The liquid is now creeping over your throat, and you can feel your level of terror rising with it.
***
With each passing second, you begin to feel an eerie numbness overtaking your body. It was as if your very flesh is preparing to shield your mind from the pain of death. The water is now threatening to pour into your ears. Outside the box, you can hear voices.
“...almost there...dying…”
and you internally seethe at the way you are displayed for all to see. Then the voices are gone.
Water pours into your ears, a sudden womb-like silence engulfing you. You realize you are truly going to die. You begin pounding on the top of the box, and the window slides open one last time.
The face above you has haunted your visions for the past two years. Your brother. He was the one who turned you in. You got cocky and thought he would not know his own sister's work. But he alerted the police, and they caught you. He looks down at you as if you are lower than the dirt on his shoe.
“I hope you burn in hell,” you mouth, but he does not flinch. Instead, his gaze softens, and he looks at you almost pityingly.
“I forgive you,” he mouths back, and a cold fury overtakes you. You scream, and this time he truly flinches.
“I am not one to be forgiven, I am greater than anything you will ever be. I wish all the bad luck in the world against you and I hope you die in a hole, you miserable sack of meat,” you yell. He does not blink but rather looks down at you with that despicable sadness before closing the window.
With the water rising through the final inch of air space, you tip your head back to keep your mouth above the waterline. As you do so, warm liquid pours into your eyes, blurring your vision. As the liquid rises above your lips, you instinctively draw a final breath and clamp your mouth shut.
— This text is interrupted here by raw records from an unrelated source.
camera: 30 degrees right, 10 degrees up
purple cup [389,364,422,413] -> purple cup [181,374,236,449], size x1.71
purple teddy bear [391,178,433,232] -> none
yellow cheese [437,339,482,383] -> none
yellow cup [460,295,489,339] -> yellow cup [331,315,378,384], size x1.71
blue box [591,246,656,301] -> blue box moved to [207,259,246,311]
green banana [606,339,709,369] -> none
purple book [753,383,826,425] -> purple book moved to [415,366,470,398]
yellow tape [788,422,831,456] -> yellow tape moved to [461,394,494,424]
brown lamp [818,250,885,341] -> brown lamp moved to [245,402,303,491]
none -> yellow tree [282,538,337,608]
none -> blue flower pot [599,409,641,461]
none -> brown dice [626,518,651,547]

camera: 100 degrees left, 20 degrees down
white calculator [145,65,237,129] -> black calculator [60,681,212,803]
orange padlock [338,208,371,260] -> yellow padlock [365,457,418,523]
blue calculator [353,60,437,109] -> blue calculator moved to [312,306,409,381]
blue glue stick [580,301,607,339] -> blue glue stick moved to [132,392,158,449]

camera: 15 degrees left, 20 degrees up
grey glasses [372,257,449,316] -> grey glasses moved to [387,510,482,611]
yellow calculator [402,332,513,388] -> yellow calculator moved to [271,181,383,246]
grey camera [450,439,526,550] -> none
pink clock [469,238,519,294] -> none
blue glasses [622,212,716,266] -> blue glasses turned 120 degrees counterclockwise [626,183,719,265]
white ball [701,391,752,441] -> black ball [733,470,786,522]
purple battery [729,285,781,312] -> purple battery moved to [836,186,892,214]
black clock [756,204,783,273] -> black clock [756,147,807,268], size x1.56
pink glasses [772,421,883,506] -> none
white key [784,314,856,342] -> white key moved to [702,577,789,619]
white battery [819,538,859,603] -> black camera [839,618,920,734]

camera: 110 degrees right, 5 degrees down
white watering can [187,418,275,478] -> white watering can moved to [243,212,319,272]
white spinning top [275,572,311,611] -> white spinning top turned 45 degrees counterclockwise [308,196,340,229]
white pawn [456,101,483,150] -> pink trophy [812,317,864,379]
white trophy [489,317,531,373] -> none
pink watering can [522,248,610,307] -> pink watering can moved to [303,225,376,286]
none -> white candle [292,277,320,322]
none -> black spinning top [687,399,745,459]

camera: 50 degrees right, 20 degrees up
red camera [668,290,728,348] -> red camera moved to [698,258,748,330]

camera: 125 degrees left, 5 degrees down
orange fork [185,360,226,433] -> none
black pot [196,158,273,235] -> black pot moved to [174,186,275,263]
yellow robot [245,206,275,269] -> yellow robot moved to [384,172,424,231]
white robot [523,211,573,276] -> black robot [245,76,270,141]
A moment later, the fluid covers you entirely, reaching the top of your tomb and spreading out across the box.
***
You have dabbled with drowning your victims a couple of times, and you had often wondered what went through their minds as they struggled their last. Now you are going to find out firsthand.
You can feel your body reacting to the absence of air. Carbon dioxide is accumulating in your blood, bringing with it the instinctual urge to breathe.
Do not breathe. The reflex to inhale is increasing in intensity with each passing moment. You know very soon you will reach what is called the breath-hold breakpoint, that critical moment at which a person can no longer voluntarily hold their breath.
Your instinct is to pound and struggle, but you know better than to waste valuable oxygen. The window above you opens, and you stare at the hazy patch of light as faces crowd the opening. You float your arm up and flip them all off. Your core muscles begin burning, and you know hypoxia is setting in.
At this moment, you realize your true significance in the universe. It is as lonely and humbling a feeling as you had ever experienced. Almost thankfully, you can feel the breath-hold breakpoint arriving.
The moment is upon you.
Your lungs force out their spent contents, collapsing in eager preparation to inhale. Still, you hold out an instant longer. Your final second. Then, like someone no longer able to hold their hand to a burning stove, you give yourself over to fate.
Reflect overrules reason.
Your lips part.
Your lungs expand.
And the liquid begins pouring in.
The pain that fills your chest is vaster than you had imagined. The liquid burns as it pours into your lungs. Instantly the pain shoots upward into your skull, and you feel like your head is being crushed in a vice. There is a loud roaring noise in your ears, and through it all, you can see the eager faces looking down at you. You twist your lips in a snarl, your final muscle contraction leaving the expression frozen on your face.
There is a blinding flash of light.
And then blackness.
You are gone.
Your last conscious thought is that you should have chosen the white door.
***
It is over.
Chalia Renolds’ dead eyes stare into Katherine Solomon’s. Her frozen expression is one of spite as if she had been mentally planning our deaths. The last tiny air bubble trickles out of her lifeless mouth, and then, as if consenting to give up her ghost, the serial killer dubbed the Death Song, slowly began sinking to the bottom of the box…where she disappears into the shadows forever.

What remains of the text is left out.